Excerpt provided ::
§

# Remote deer kill question



## squid_1 (Jun 2, 2005)

Say you are hunting a very remote area over a mile from vehicle. If you kill a deer are you allowed to quarter it up to get it out and check in the head and cape? There is an area I am looking to hunt but dragging it out is out of the question with the distance and terrain.


----------



## sporty (Apr 6, 2004)

I've never heard of anyone quartering a deer in Ohio.

From the regs...........

A Hunter CAN do the following:

Field dress a deer before transporting to an official deer check station for final inspection and tagging as long as the head remains attached to the body.


----------



## bkr43050 (Apr 5, 2004)

I would check with the DNR officials and get something in writing if they do indeed allow it. As Sporty said the regulations say that the head must be attached to the body. However, I don't know whether they would imply that the hind quarters need to be attached as well. That could very well be the intent of the wording. In fact your question to the DNR may not prove successful for you but you may end up being responsible to added verbiage to the regulations.


----------



## big_mike (Aug 2, 2006)

I have asked this question, we hunt a public area that is very large and dragging a deer from a mile or so back in the woods can be very hard. They explianed to me that it is ILLEGAL to quarter a deer to remove from the woods before checking it in. You must check the deer in as a whole with the exception of the guts. Once the call in checking is done, you could probably do it then, don't know how that will effect the check in procedures.


----------



## bkr43050 (Apr 5, 2004)

big_mike said:


> I have asked this question, we hunt a public area that is very large and dragging a deer from a mile or so back in the woods can be very hard. They explianed to me that it is ILLEGAL to quarter a deer to remove from the woods before checking it in. You must check the deer in as a whole with the exception of the guts. Once the call in checking is done, you could probably do it then, don't know how that will effect the check in procedures.


That is a good point. After they get to the call-in procedure I am sure that you could quarter it once you have made the call.

I would say for now you just need to keep a couple of buddies on the speed dial on your cell phone.


----------



## squid_1 (Jun 2, 2005)

I went ahead and emailed DNR i will let you know what their response is.


----------



## M.Magis (Apr 5, 2004)

As mentioned, the answer will be "No". It clearly states the head must be attached to the body. That's not possible if quartered. At one time the feet also needed to be attached, but maybe they changed that part. Dragging a deer out is always an option, just not always desirable.


----------



## squid_1 (Jun 2, 2005)

Body or boned out carcass


----------



## M.Magis (Apr 5, 2004)

If you're carrying out all of the meat, plus a boned out carcass, I don't think you're gaining anything.


----------



## bkr43050 (Apr 5, 2004)

I can't imagine any terrain too tough or any deer too big for 3-4 guys to get the job done. We are not talking about a nearly 1,000# elk. A large whitetail is 200-250#. With a couple of beers at the finish line as a reward I would think that is a doable task.

§

Records provided ::
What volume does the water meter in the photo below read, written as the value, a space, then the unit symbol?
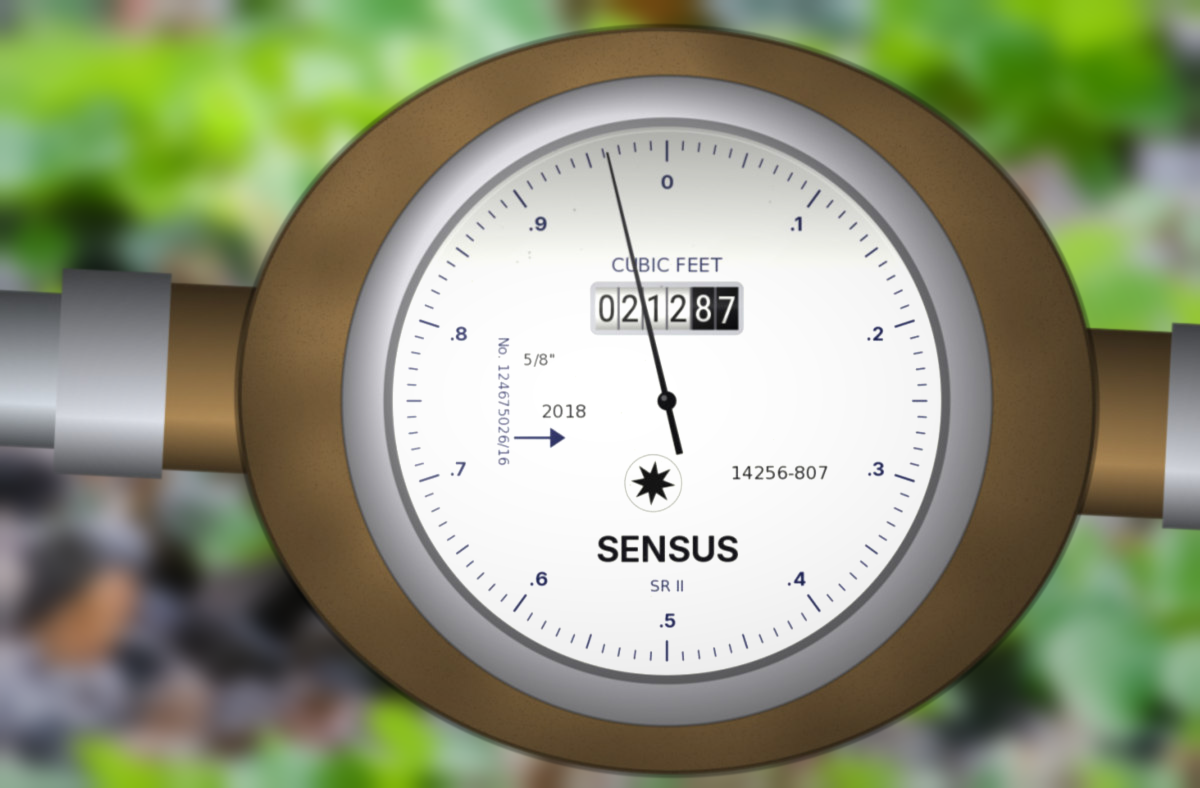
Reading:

§

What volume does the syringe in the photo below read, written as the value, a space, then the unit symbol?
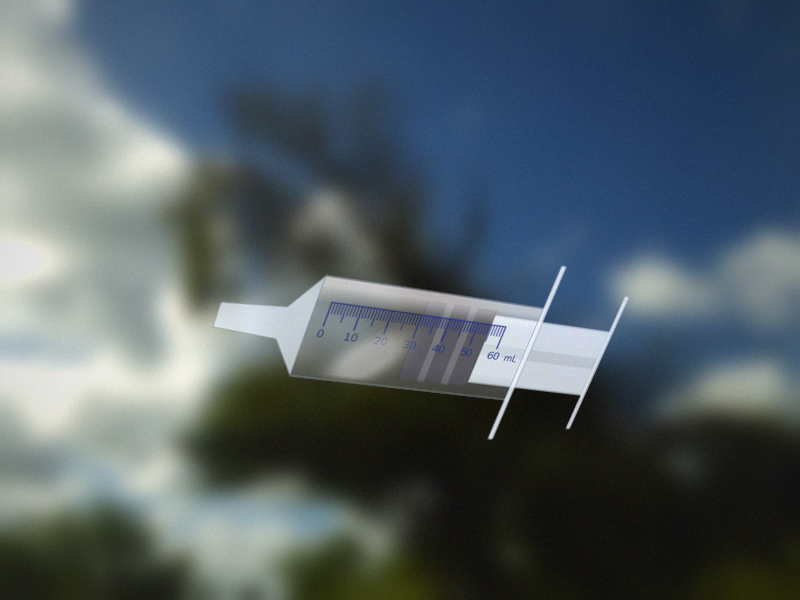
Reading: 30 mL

§

To do ::
• a. Shorten the paragraph in the thread that begins "I have asked this question" while keeping its main facts.
• b. From the thread, return the text from "I would check" up to and including "(Aug 2, 2006)".

Activity answers ::
• a. This poster hunts a large public area where dragging a deer a mile or more is hard, and asked about this. They were told it is illegal to quarter a deer to remove it from the woods before checking it in. The deer must be checked in whole, except for the guts. Quartering might be possible after the call-in check, though the poster doesn't know how that would affect the check-in procedures.

• b.
I would check with the DNR officials and get something in writing if they do indeed allow it. As Sporty said the regulations say that the head must be attached to the body. However, I don't know whether they would imply that the hind quarters need to be attached as well. That could very well be the intent of the wording. In fact your question to the DNR may not prove successful for you but you may end up being responsible to added verbiage to the regulations.


----------



## big_mike (Aug 2, 2006)